Studies of the genetic causes of idiopathic hypercalciuria
Project leader – Dr Sarah Howles, NIHR Clinical Lecturer
Kidney stones affect up to 20% of individuals during their lifetime. Unfortunately, most stone formers suffer recurrent episodes and current stone prevention strategies are relatively ineffective. Increased levels of urinary calcium are a major risk factor in kidney stone formation and half of all stone formers excrete high levels of urinary calcium without known underlying cause, a condition called idiopathic hypercalciuria. Twin studies of renal calcium excretion have demonstrated a genetic heritability of 52%; however, only four genetic loci of interest have been identified to date. An improved understanding of the causes of idiopathic hypercalciuria (IH) is of key importance in decreasing the incidence of renal stone disease.
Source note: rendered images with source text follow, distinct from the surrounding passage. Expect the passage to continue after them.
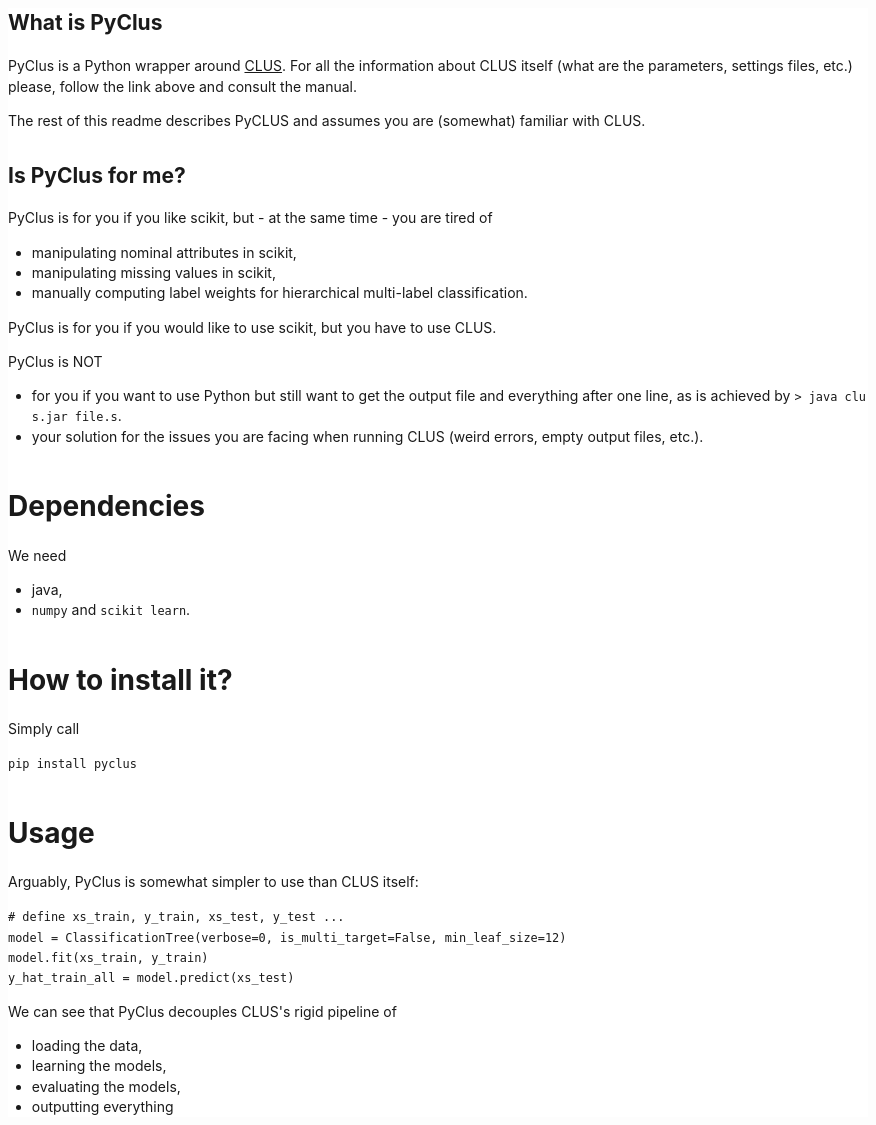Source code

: ## What is PyClus

PyClus is a Python wrapper around [CLUS](https://github.com/knowledge-technologies/clus).
For all the information about CLUS itself (what are the parameters, settings files, etc.) please, 
follow the link above and consult the manual.

The rest of this readme describes PyCLUS and assumes you are (somewhat) familiar with CLUS.

## Is PyClus for me? 

PyClus is for you if you like scikit, but - at the same time - you are tired of

- manipulating nominal attributes in scikit,
- manipulating missing values in scikit,
- manually computing label weights for hierarchical multi-label classification.

PyClus is for you if you would like to use scikit, but you have to use CLUS.

PyClus is NOT
- for you if you want to use Python but still want to get the output file and everything after one line,
as is achieved by `> java clus.jar file.s`.
- your solution for the issues you are facing when running CLUS
(weird errors, empty output files, etc.).

# Dependencies

We need 

- java, 
- `numpy` and `scikit learn`.

# How to install it?

Simply call 

`pip install pyclus`

# Usage

Arguably, PyClus is somewhat simpler to use than CLUS itself:

```
# define xs_train, y_train, xs_test, y_test ...
model = ClassificationTree(verbose=0, is_multi_target=False, min_leaf_size=12)
model.fit(xs_train, y_train)
y_hat_train_all = model.predict(xs_test)
```

We can see that PyClus decouples CLUS's rigid pipeline of 

- loading the data,
- learning the models,
- evaluating the models,
- outputting everything
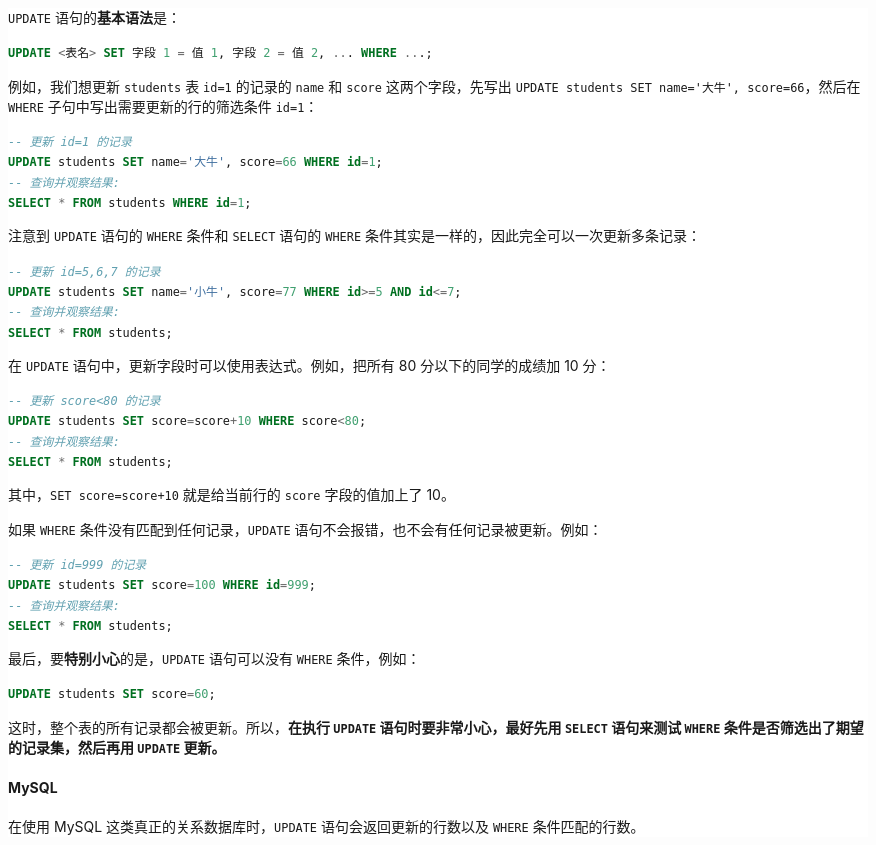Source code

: `UPDATE` 语句的**基本语法**是：

```sql
UPDATE <表名> SET 字段 1 = 值 1, 字段 2 = 值 2, ... WHERE ...;
```

例如，我们想更新 `students` 表 `id=1` 的记录的 `name` 和 `score` 这两个字段，先写出 `UPDATE students SET name='大牛', score=66`，然后在 `WHERE` 子句中写出需要更新的行的筛选条件 `id=1`：

```sql
-- 更新 id=1 的记录
UPDATE students SET name='大牛', score=66 WHERE id=1;
-- 查询并观察结果:
SELECT * FROM students WHERE id=1;
```


注意到 `UPDATE` 语句的 `WHERE` 条件和 `SELECT` 语句的 `WHERE` 条件其实是一样的，因此完全可以一次更新多条记录：

```sql
-- 更新 id=5,6,7 的记录
UPDATE students SET name='小牛', score=77 WHERE id>=5 AND id<=7;
-- 查询并观察结果:
SELECT * FROM students;
```


在 `UPDATE` 语句中，更新字段时可以使用表达式。例如，把所有 80 分以下的同学的成绩加 10 分：

```sql
-- 更新 score<80 的记录
UPDATE students SET score=score+10 WHERE score<80;
-- 查询并观察结果:
SELECT * FROM students;
```


其中，`SET score=score+10` 就是给当前行的 `score` 字段的值加上了 10。

如果 `WHERE` 条件没有匹配到任何记录，`UPDATE` 语句不会报错，也不会有任何记录被更新。例如：

```sql
-- 更新 id=999 的记录
UPDATE students SET score=100 WHERE id=999;
-- 查询并观察结果:
SELECT * FROM students;
```


最后，要**特别小心**的是，`UPDATE` 语句可以没有 `WHERE` 条件，例如：

```sql
UPDATE students SET score=60;
```

这时，整个表的所有记录都会被更新。所以，**在执行 `UPDATE` 语句时要非常小心，最好先用 `SELECT` 语句来测试 `WHERE` 条件是否筛选出了期望的记录集，然后再用 `UPDATE` 更新。**



#### MySQL

在使用 MySQL 这类真正的关系数据库时，`UPDATE` 语句会返回更新的行数以及 `WHERE` 条件匹配的行数。
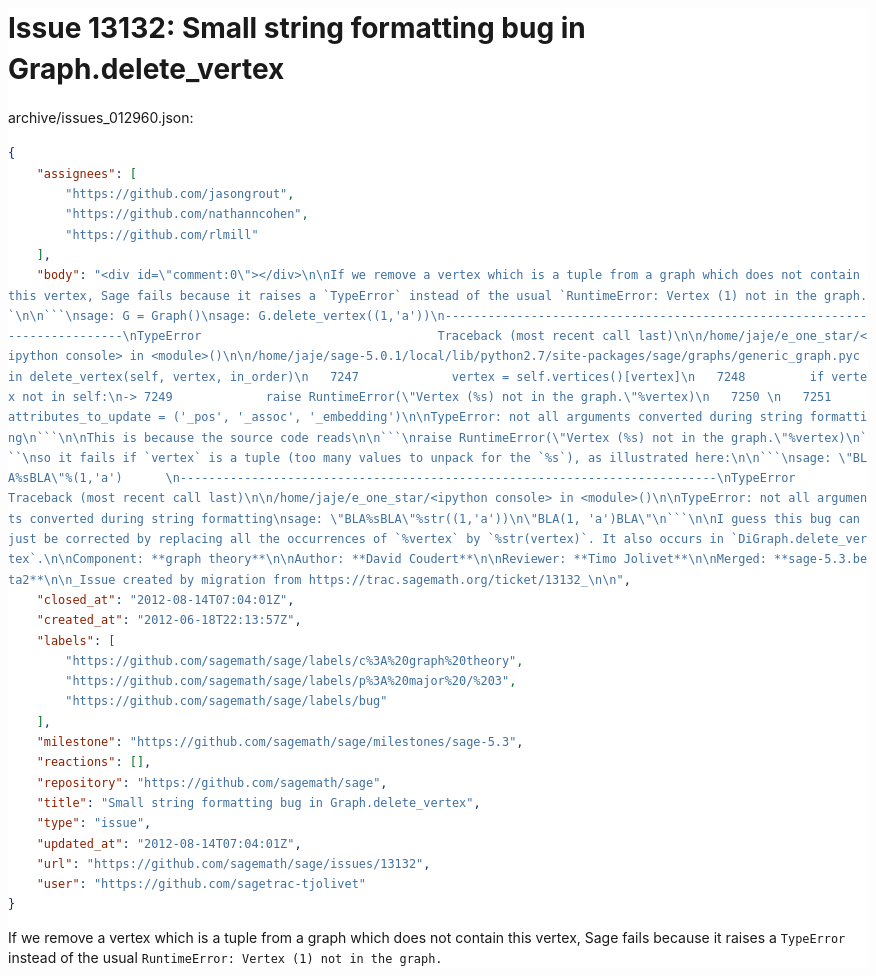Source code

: # Issue 13132: Small string formatting bug in Graph.delete_vertex

archive/issues_012960.json:
```json
{
    "assignees": [
        "https://github.com/jasongrout",
        "https://github.com/nathanncohen",
        "https://github.com/rlmill"
    ],
    "body": "<div id=\"comment:0\"></div>\n\nIf we remove a vertex which is a tuple from a graph which does not contain this vertex, Sage fails because it raises a `TypeError` instead of the usual `RuntimeError: Vertex (1) not in the graph.`\n\n```\nsage: G = Graph()\nsage: G.delete_vertex((1,'a'))\n---------------------------------------------------------------------------\nTypeError                                 Traceback (most recent call last)\n\n/home/jaje/e_one_star/<ipython console> in <module>()\n\n/home/jaje/sage-5.0.1/local/lib/python2.7/site-packages/sage/graphs/generic_graph.pyc in delete_vertex(self, vertex, in_order)\n   7247             vertex = self.vertices()[vertex]\n   7248         if vertex not in self:\n-> 7249             raise RuntimeError(\"Vertex (%s) not in the graph.\"%vertex)\n   7250 \n   7251         attributes_to_update = ('_pos', '_assoc', '_embedding')\n\nTypeError: not all arguments converted during string formatting\n```\n\nThis is because the source code reads\n\n```\nraise RuntimeError(\"Vertex (%s) not in the graph.\"%vertex)\n```\nso it fails if `vertex` is a tuple (too many values to unpack for the `%s`), as illustrated here:\n\n```\nsage: \"BLA%sBLA\"%(1,'a')      \n---------------------------------------------------------------------------\nTypeError                                 Traceback (most recent call last)\n\n/home/jaje/e_one_star/<ipython console> in <module>()\n\nTypeError: not all arguments converted during string formatting\nsage: \"BLA%sBLA\"%str((1,'a'))\n\"BLA(1, 'a')BLA\"\n```\n\nI guess this bug can just be corrected by replacing all the occurrences of `%vertex` by `%str(vertex)`. It also occurs in `DiGraph.delete_vertex`.\n\nComponent: **graph theory**\n\nAuthor: **David Coudert**\n\nReviewer: **Timo Jolivet**\n\nMerged: **sage-5.3.beta2**\n\n_Issue created by migration from https://trac.sagemath.org/ticket/13132_\n\n",
    "closed_at": "2012-08-14T07:04:01Z",
    "created_at": "2012-06-18T22:13:57Z",
    "labels": [
        "https://github.com/sagemath/sage/labels/c%3A%20graph%20theory",
        "https://github.com/sagemath/sage/labels/p%3A%20major%20/%203",
        "https://github.com/sagemath/sage/labels/bug"
    ],
    "milestone": "https://github.com/sagemath/sage/milestones/sage-5.3",
    "reactions": [],
    "repository": "https://github.com/sagemath/sage",
    "title": "Small string formatting bug in Graph.delete_vertex",
    "type": "issue",
    "updated_at": "2012-08-14T07:04:01Z",
    "url": "https://github.com/sagemath/sage/issues/13132",
    "user": "https://github.com/sagetrac-tjolivet"
}
```
<div id="comment:0"></div>

If we remove a vertex which is a tuple from a graph which does not contain this vertex, Sage fails because it raises a `TypeError` instead of the usual `RuntimeError: Vertex (1) not in the graph.`
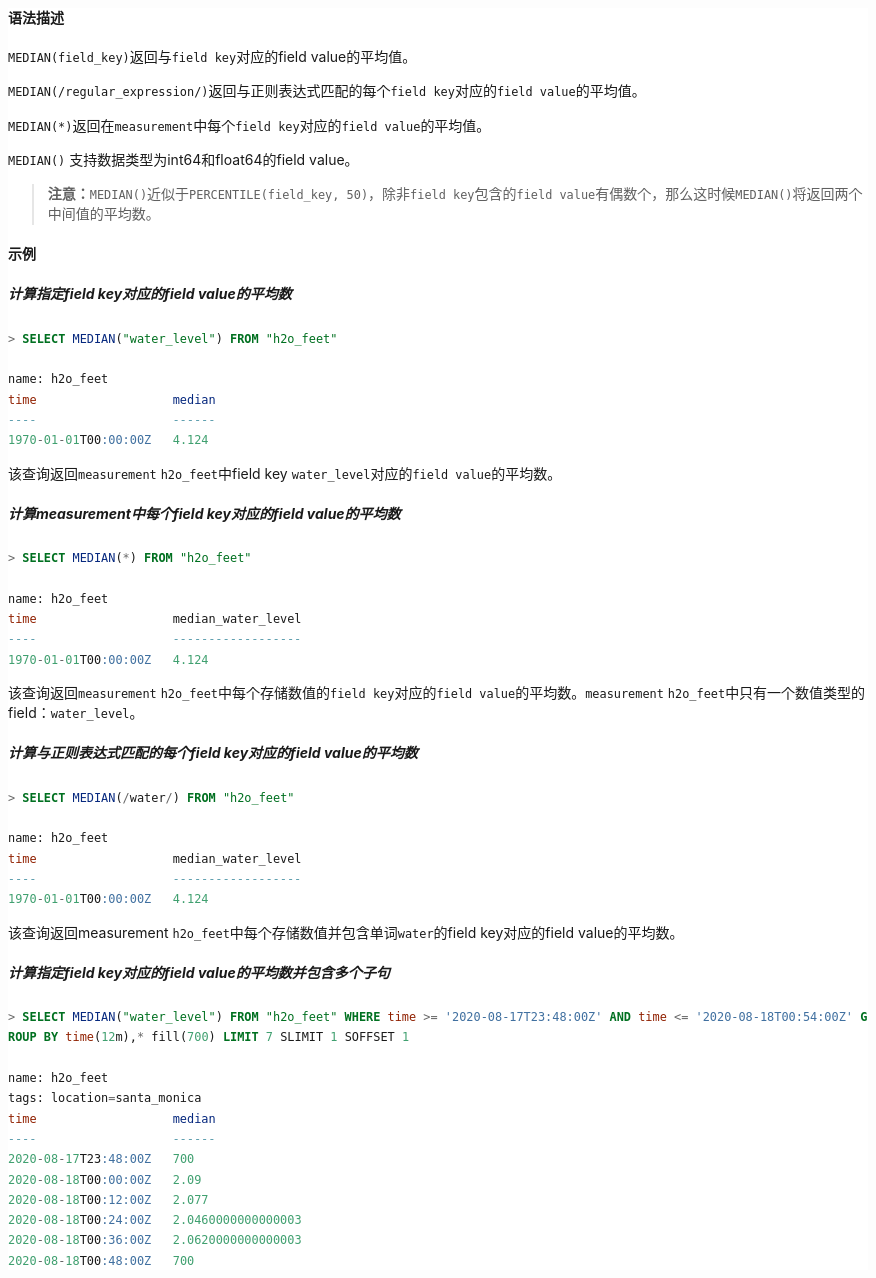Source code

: #### 语法描述

`MEDIAN(field_key)`返回与`field key`对应的field value的平均值。

`MEDIAN(/regular_expression/)`返回与正则表达式匹配的每个`field key`对应的`field value`的平均值。

`MEDIAN(*)`返回在`measurement`中每个`field key`对应的`field value`的平均值。

`MEDIAN()` 支持数据类型为int64和float64的field value。

> **注意：**`MEDIAN()`近似于`PERCENTILE(field_key, 50)`，除非`field key`包含的`field value`有偶数个，那么这时候`MEDIAN()`将返回两个中间值的平均数。

#### 示例

##### 计算指定field key对应的field value的平均数

```sql
> SELECT MEDIAN("water_level") FROM "h2o_feet"

name: h2o_feet
time                   median
----                   ------
1970-01-01T00:00:00Z   4.124
```

该查询返回`measurement` `h2o_feet`中field key `water_level`对应的`field value`的平均数。

##### 计算measurement中每个field key对应的field value的平均数

```sql
> SELECT MEDIAN(*) FROM "h2o_feet"

name: h2o_feet
time                   median_water_level
----                   ------------------
1970-01-01T00:00:00Z   4.124
```

该查询返回`measurement` `h2o_feet`中每个存储数值的`field key`对应的`field value`的平均数。`measurement` `h2o_feet`中只有一个数值类型的field：`water_level`。

##### 计算与正则表达式匹配的每个field key对应的field value的平均数

```sql
> SELECT MEDIAN(/water/) FROM "h2o_feet"

name: h2o_feet
time                   median_water_level
----                   ------------------
1970-01-01T00:00:00Z   4.124
```
该查询返回measurement `h2o_feet`中每个存储数值并包含单词`water`的field key对应的field value的平均数。

##### 计算指定field key对应的field value的平均数并包含多个子句

```sql
> SELECT MEDIAN("water_level") FROM "h2o_feet" WHERE time >= '2020-08-17T23:48:00Z' AND time <= '2020-08-18T00:54:00Z' GROUP BY time(12m),* fill(700) LIMIT 7 SLIMIT 1 SOFFSET 1

name: h2o_feet
tags: location=santa_monica
time                   median
----                   ------
2020-08-17T23:48:00Z   700
2020-08-18T00:00:00Z   2.09
2020-08-18T00:12:00Z   2.077
2020-08-18T00:24:00Z   2.0460000000000003
2020-08-18T00:36:00Z   2.0620000000000003
2020-08-18T00:48:00Z   700
```
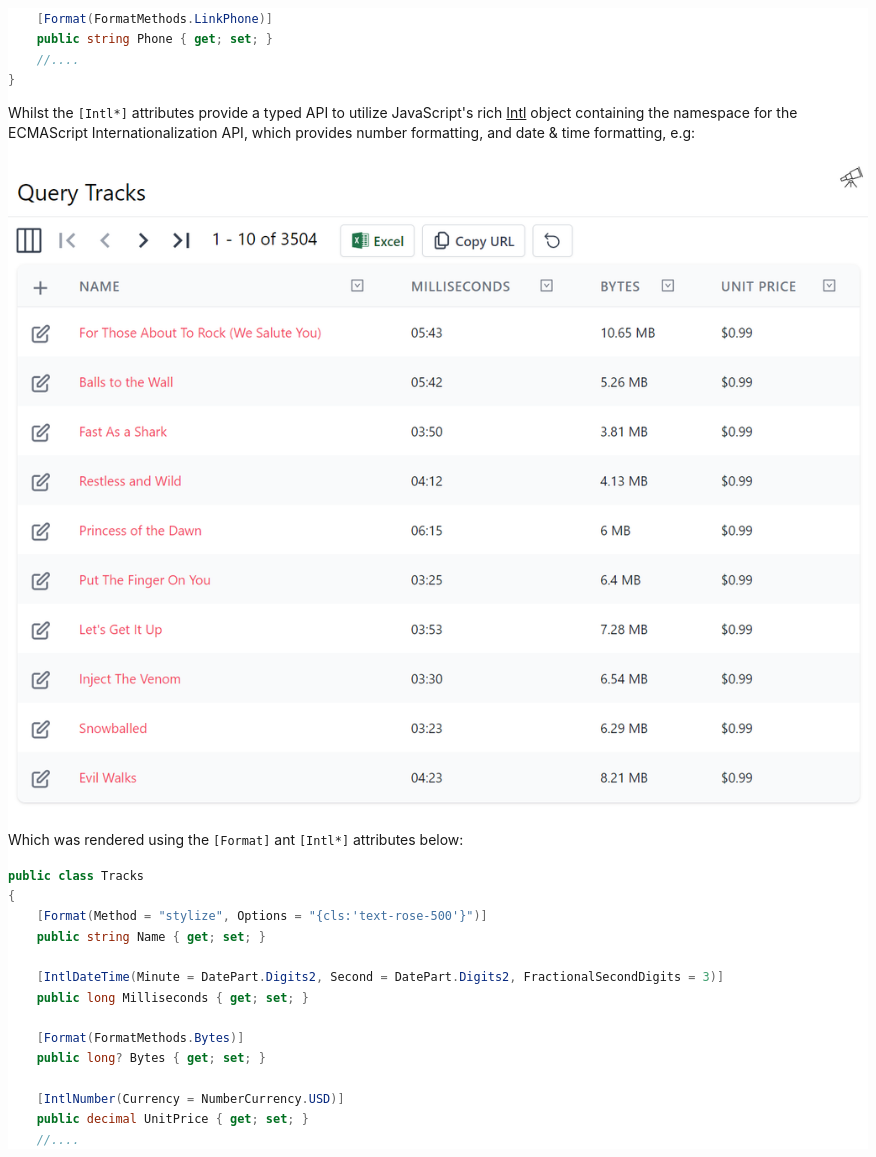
 ```csharp
    [Format(FormatMethods.LinkPhone)]
    public string Phone { get; set; }
    //....
}
```

Whilst the `[Intl*]` attributes provide a typed API to utilize JavaScript's rich 
[Intl](https://developer.mozilla.org/en-US/docs/Web/JavaScript/Reference/Global_Objects/Intl) object containing the
namespace for the ECMAScript Internationalization API, which provides number formatting, and date & time formatting, e.g:

[![](/img/pages/locode/chinook/tracks-formatters.png)](https://chinook.locode.dev/locode/QueryTracks)

Which was rendered using the `[Format]` ant `[Intl*]` attributes below:

```csharp
public class Tracks
{
    [Format(Method = "stylize", Options = "{cls:'text-rose-500'}")]
    public string Name { get; set; }
    
    [IntlDateTime(Minute = DatePart.Digits2, Second = DatePart.Digits2, FractionalSecondDigits = 3)]
    public long Milliseconds { get; set; }
    
    [Format(FormatMethods.Bytes)]
    public long? Bytes { get; set; }
    
    [IntlNumber(Currency = NumberCurrency.USD)]
    public decimal UnitPrice { get; set; }
    //....
```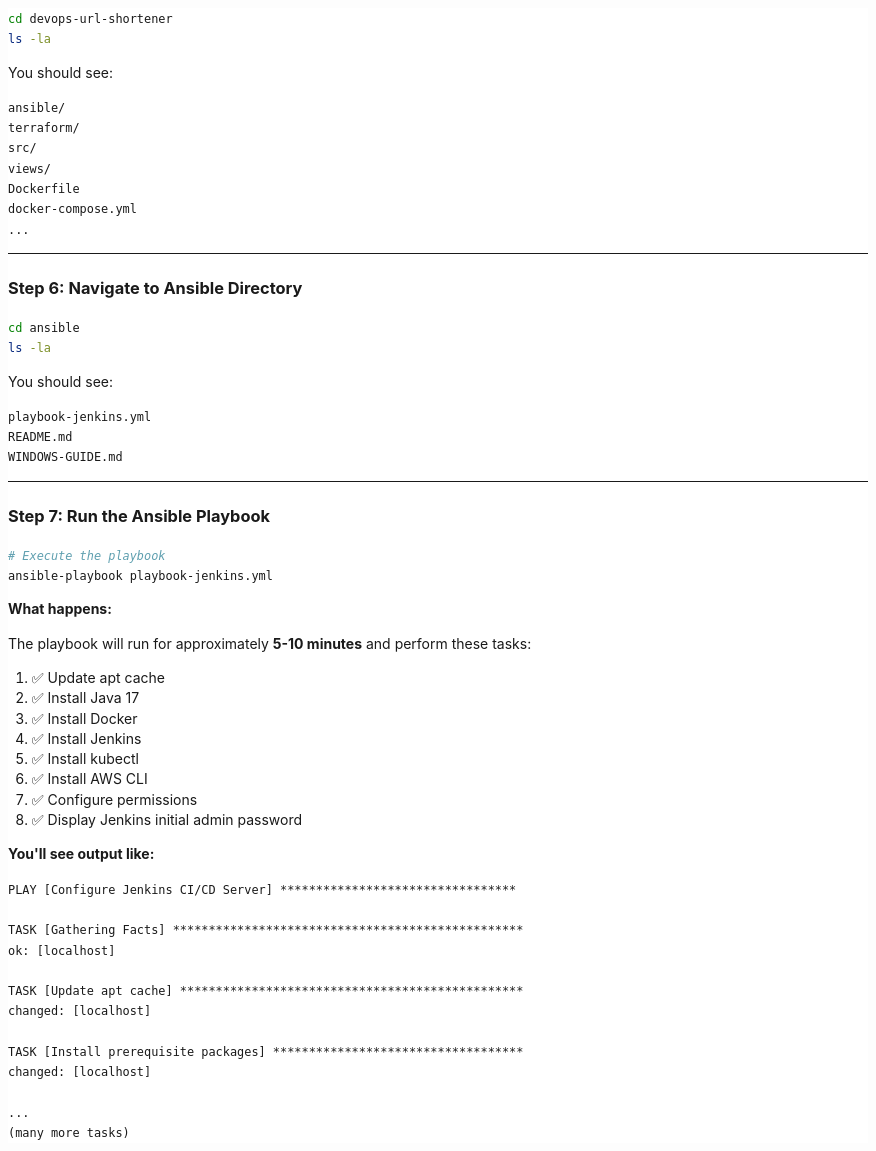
 ```bash
cd devops-url-shortener
ls -la
```

You should see:
```
ansible/
terraform/
src/
views/
Dockerfile
docker-compose.yml
...
```

---

### Step 6: Navigate to Ansible Directory

```bash
cd ansible
ls -la
```

You should see:
```
playbook-jenkins.yml
README.md
WINDOWS-GUIDE.md
```

---

### Step 7: Run the Ansible Playbook

```bash
# Execute the playbook
ansible-playbook playbook-jenkins.yml
```

**What happens:**

The playbook will run for approximately **5-10 minutes** and perform these tasks:

1. ✅ Update apt cache
2. ✅ Install Java 17
3. ✅ Install Docker
4. ✅ Install Jenkins
5. ✅ Install kubectl
6. ✅ Install AWS CLI
7. ✅ Configure permissions
8. ✅ Display Jenkins initial admin password

**You'll see output like:**

```
PLAY [Configure Jenkins CI/CD Server] *********************************

TASK [Gathering Facts] *************************************************
ok: [localhost]

TASK [Update apt cache] ************************************************
changed: [localhost]

TASK [Install prerequisite packages] ***********************************
changed: [localhost]

...
(many more tasks)
```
Sarah’s project aims to investigate the genetic factors contributing to IH. By studying whole-genome sequencing data from families with idiopathic hypercalciuria and kidney stones, Sarah has identified a gene that may play a role in regulating renal calcium excretion via a previously unexplored pathway. Sarah will explore the role of the protein that this gene encodes in calcium transport and calcium homeostasis. Her aim is to increase understanding of how the kidney controls calcium excretion and to develop novel treatments for patients who suffer from recurrent kidney stone formation.